Em 4 de julho, Guilherme corria para não perder o ônibus. Estava saindo do seu trabalho em Parelheiros, no extremo sul de São Paulo, e não queria chegar tarde em casa, onde vivia com sua esposa, com que começava a construir a vida, sonhar compartilhado, ansiar a paternidade, dentro que uma conduta marcada pela retidão no trabalho, dignidade e a fé numa vida possível.

Mas nada disso parecia importar nas mais de 8 horas que seu corpo ficou na rua, ou na forma como parte da polícia tratou seus familiares quando eles faziam as tratativas de reconhecimento e sepultamento de Guilherme. E sabem por que o corpo de Guilherme foi mais um corpo negro estendido no chão? Porque, como bem disse sua espoca, ele era um homem negro, e isso parece ser razão mais do que justa para tomar um tiro na nuca.

Um tema exaustivo

Não é de hoje que a bestialidade é a régua que rege vidas negras, sobretudo quando estamos tratando dos órgãos de repressão do Estado. Já perdemos as contas de quantas ações truculentas e racistas da polícia brasileira resultaram na morte de pessoas negras, pouco importando se essas pessoas eram ou não criminosas – ainda que a possível autoria de crimes seja a principal justificativa utilizada pela polícia para tentar suavizar o despreparo e o racismo que a ordena há tanto tempo, mesmo num país que não tem pena de morte.

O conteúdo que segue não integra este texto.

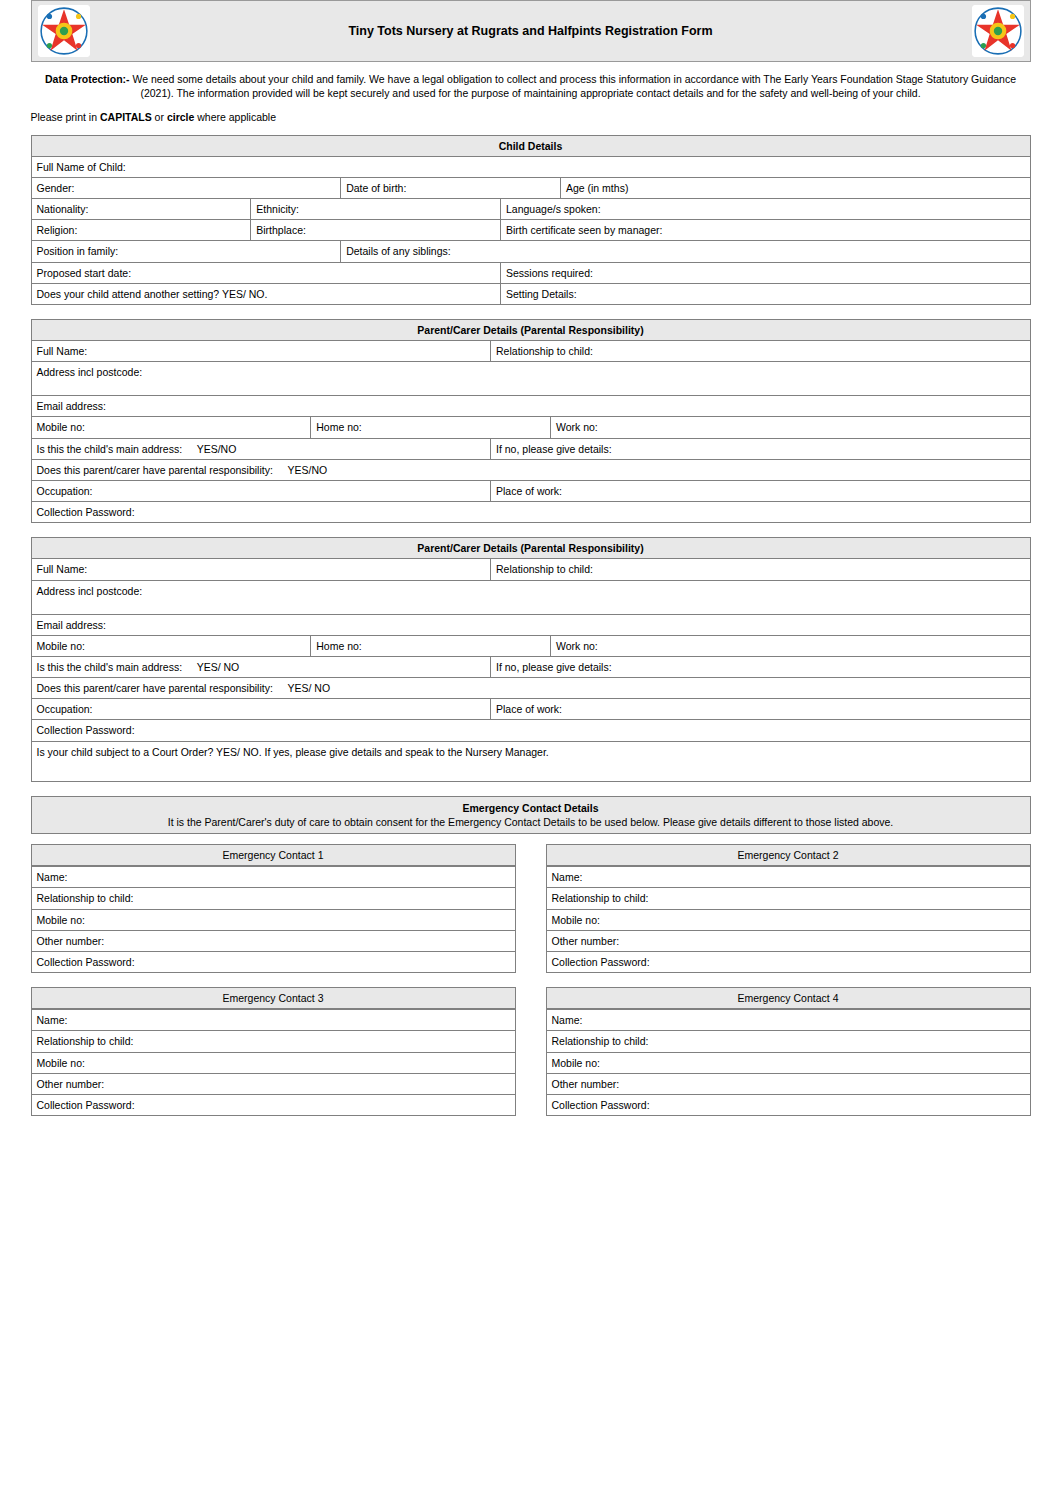Tiny Tots Nursery at Rugrats and Halfpints Registration Form
Data Protection:- We need some details about your child and family. We have a legal obligation to collect and process this information in accordance with The Early Years Foundation Stage Statutory Guidance (2021). The information provided will be kept securely and used for the purpose of maintaining appropriate contact details and for the safety and well-being of your child.
Please print in CAPITALS or circle where applicable
| Child Details |
| --- |
| Full Name of Child: |
| Gender: | Date of birth: | Age (in mths) |
| Nationality: | Ethnicity: | Language/s spoken: |
| Religion: | Birthplace: | Birth certificate seen by manager: |
| Position in family: | Details of any siblings: |
| Proposed start date: | Sessions required: |
| Does your child attend another setting? YES/ NO. | Setting Details: |
| Parent/Carer Details (Parental Responsibility) |
| --- |
| Full Name: | Relationship to child: |
| Address incl postcode: |
| Email address: |
| Mobile no: | Home no: | Work no: |
| Is this the child's main address: YES/NO | If no, please give details: |
| Does this parent/carer have parental responsibility: YES/NO |
| Occupation: | Place of work: |
| Collection Password: |
| Parent/Carer Details (Parental Responsibility) |
| --- |
| Full Name: | Relationship to child: |
| Address incl postcode: |
| Email address: |
| Mobile no: | Home no: | Work no: |
| Is this the child's main address: YES/ NO | If no, please give details: |
| Does this parent/carer have parental responsibility: YES/ NO |
| Occupation: | Place of work: |
| Collection Password: |
| Is your child subject to a Court Order? YES/ NO. If yes, please give details and speak to the Nursery Manager. |
Emergency Contact Details
It is the Parent/Carer's duty of care to obtain consent for the Emergency Contact Details to be used below. Please give details different to those listed above.
Emergency Contact 1
| Name: |
| Relationship to child: |
| Mobile no: |
| Other number: |
| Collection Password: |
Emergency Contact 2
| Name: |
| Relationship to child: |
| Mobile no: |
| Other number: |
| Collection Password: |
Emergency Contact 3
| Name: |
| Relationship to child: |
| Mobile no: |
| Other number: |
| Collection Password: |
Emergency Contact 4
| Name: |
| Relationship to child: |
| Mobile no: |
| Other number: |
| Collection Password: |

Esse é um tem recorrente nessa coluna. Exaustivo, enlouquecedor, e que parece não ter fim. Uma vivência organizada no racismo. Mas um racismo que, cada vez mais, precisa ser melhor compreendido. E um dos caminhos possíveis e seguros na busca dessa compreensão passa, necessariamente por Frantz Fanon (1925–1961) e aquilo que ele chamou de “zona de não ser”, uma categoria fundamental para ajuda a elucidar a pouca ou nenhuma importância que as vidas negras parecem ter (a não ser para as próprias pessoas negras).

A trajetória de Frantz Fanon

Nascido há exatamente um século na ilha caribenha da Martinica, em 20 de julho de 1925, Frantz Fanon foi um psiquiatra, filósofo e militante político, cujo pensamento exerceu profunda influência nos estudos pós-coloniais, nos movimentos de libertação africanos e nas teorias críticas do racismo.

Formado em medicina e psiquiatria na França, Fanon foi um crítico ferrenho do colonialismo europeu, especialmente durante seu trabalho na Argélia, onde presenciou os efeitos devastadores da opressão colonial sobre a saúde mental dos colonizados. Nos seus breves 36 anos de vida, Fanon produziu obras fundamentais, como Pele Negra, Máscaras Brancas (1952) e Os Condenados da Terra (1961), trabalhos nos quais ele denunciou as dimensões estruturais e psicológicas do racismo.

Em meio a essas análises, Fanon desenvolveu o conceito de “zona do não ser” que, infelizmente, de aplica às vidas negras (de maneira geral), e vidas negras brasileiras de maneira mais específica.

Dito de forma bem resumida, essa categoria apresenta que, em meio ao racismo, as pessoas negras vivem num estado de desumanização radical, ocupando um não-lugar na estrutura do que se entende como ser humano.

É essa negação da humanidade negra que justifica que homens como Guilherme Santos sejam assassinados. Ou que mulheres como Claudia Silva – arrastada por uma viatura no Rio de Janeiro em 2014 – sejam violentamente mortas em plena luz do dia.

É essa mesma negação que explica porque a polícia brasileira segue matando a juventude negra em todo o território nacional. Estatísticas que comprovam por A+B que o racismo não é um assunto que parece importar á Segurança Pública do Brasil. Afinal, segurança parece ser um atributo àqueles que gozam da humanidade plena. Na perversidade do jogo racista, os negros são tratados como os sujeitos que colocam a segurança pública em risco.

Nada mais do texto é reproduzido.